Beim Cinefest, dem Internationalen Festival des deutschen Film-Erbes, ist die Filmgeschichte nichts ein für allemal Festgeschriebenes. […]
Mag der 50. Jahrestag des Oberhausener Manifests auch der Anlass gewesen sein, das Festival und den darin eingebetteten filmhistorischen Kongress dieses Jahr dem Kino der frühen sechziger Jahre zu widmen, so ist auch der Blickwinkel auf die Filmproduktion jener Zeit auch hier wieder ein eher ungewohnter. Gezeigt werden nämlich weder Filme aus der französischen Nouvelle Vague noch die ersten filmischen Gehversuche der Oberhausener oder Alexander Kluges „Abschied von Gestern“, mit dem der Neue Deutsche Film - freilich auch erst vier lange Jahre nachdem Papas Kino 1962 für tot erklärt worden war - seinen Durchbruch erlebte. Zu sehen ist stattdessen mit „Das Haus in der Karpfengasse“ einer der wenigen Versuche der etablierten Altbranche sich der NS-Vergangenheit zu stellen. Der eigentlich auf Komödien spezialisierte Kurt Hoffmann verstand seine Elegie gegen das Vergessen als „Akt der Wiedergutmachung“. Lange nicht zu sehen gewesen - und bis heute nicht auf DVD erschienen - ist „Das Wunder von Malachias“, Bernhard Wickis puzzleartig angelegter Rundumschlag gegen die westdeutsche Wirtschaftswunder-Gesellschaft. Ein von der Industrie geduldeter Einzelgänger wie Wicki war auch der Kabarettist Wolfgang Neuss, der mit „Genosse Münchhausen“ an seinen Erfolgsfilm „Wir Wunderkinder“ anknüpfte.
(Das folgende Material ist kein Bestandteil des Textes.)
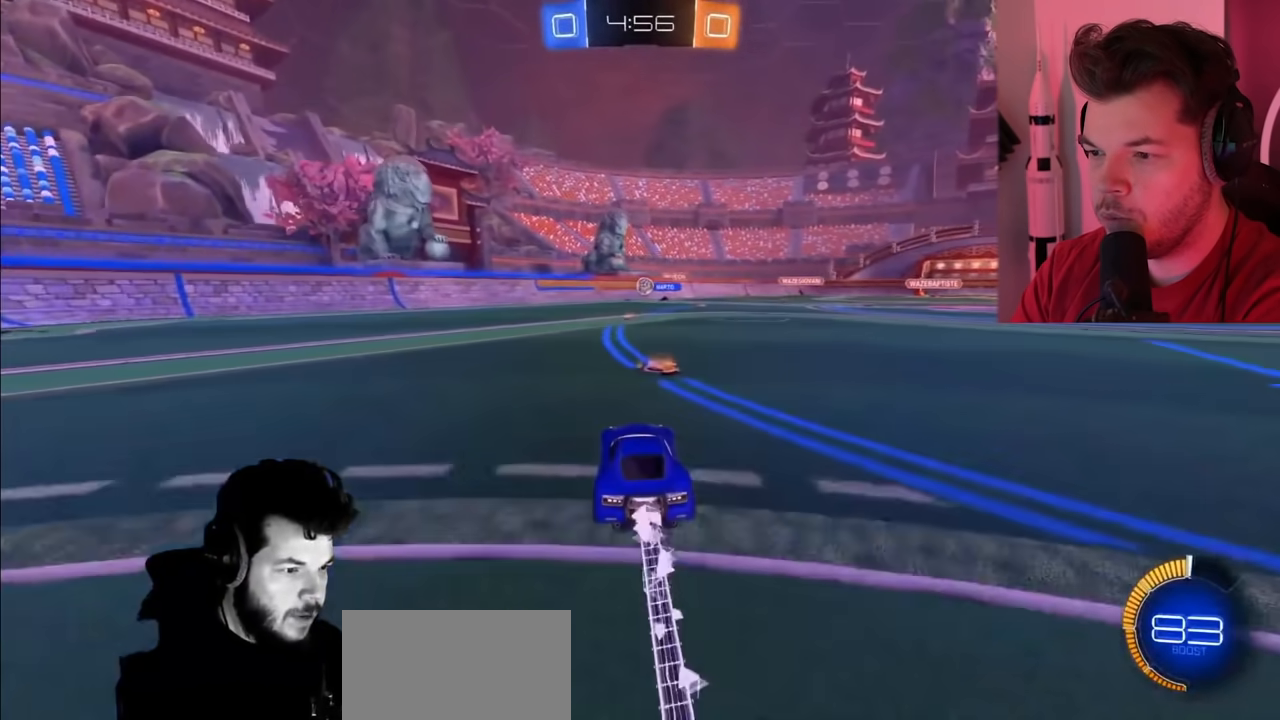
{"buttons": ["CIRCLE", "R2"], "left_stick": "right", "right_stick": "center", "events": [[450, "left_stick", "right"]]}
Gleiches gilt für den Schriftsteller Will Tremper, dem mit „Die endlose Nacht“ ein mit minimalem Budget gedrehter Ensemblefilm über eine auf dem Flughafen Tempelhof festsitzende Gesellschaft im Wartemodus gelang. Seinerzeit kaum beachtet und erst in jüngerer Zeit wiederentdeckt wurde „Zwei unter Millionen“. Victor Vicas und Wieland Liebske erzählen ihre Ost-West-Liebesgeschichte mit Hardy Krüger und Loni von Friedl in den Hauptrollen nicht nur mit großem Feingefühl, sondern fangen in ihren unprätentiösen Schwarzweißbildern auch die Berliner Lebensverhältnisse im Jahr des Mauerbaus sehr genau ein. Mit ersten Kurzfilmen betraten 1964 die „Jungen Münchner“ um Klaus Lemke und Rudolf Thome die Szene und gingen - indem sie den Hollywood-Verehrern von der Nouvelle Vague nacheiferten - auf sichere Distanz zu den verkniffenen Oberhausenern. Lemke: „Wir waren damals einfach 50 Jahre jünger.“
Spätestens seit der Wiederentdeckung der auf dem 11. Plenum des ZK der SED 1965 verbotenen DEFA-Filme wie „Spur der Steine“ sind die zum Teil nicht weniger systemkritischen Filme aus den Jahren davor - von Konrad Wolfs Christa Wolf-Verfilmung „Der geteilte Himmel“ abgesehen - ein wenig in Vergessenheit geraten. Kein großer Erfolg war bei seiner Uraufführung 1961 „Der Fall Gleiwitz“, in dem Regisseur Gerhard Klein und Drehbuchautor Wolfgang Kohlhaase den fingierten Überfall auf den Sender Gleiwitz, der Hitler den Vorwand für den deutschen Überfall auf Polen lieferte, als stilisierte „Dokumentation mit künstlerischen Mitteln“ in Szene setzten. Den Nerv des Publikums traf dagegen ein Jahr später „Beschreibung eines Sommers“. Rolf Kirstens auf einer Großbaustelle angesiedelte Liebesgeschichte mit Manfred Krug in der Hauptrolle wirkt zuweilen wie eine Vorstudie zu Frank Beyers drei Jahre später gedrehtem „Spur der Steine.“
Dass der Hauch von Freiheit, der durch die DEFA-Filme jener Jahre wehte, nicht wenig von der tschechischen Neuen Welle inspiriert war, wird beim Cinefest ebenso deutlich wie Henri-Georges Clouzots - von Serge Bromberg 2009 ausgegrabenem und dokumentiertem - Versuch mit „L'enfer“ den längst verlorenen Anschluss an die Godards und Truffauts wiederherzustellen.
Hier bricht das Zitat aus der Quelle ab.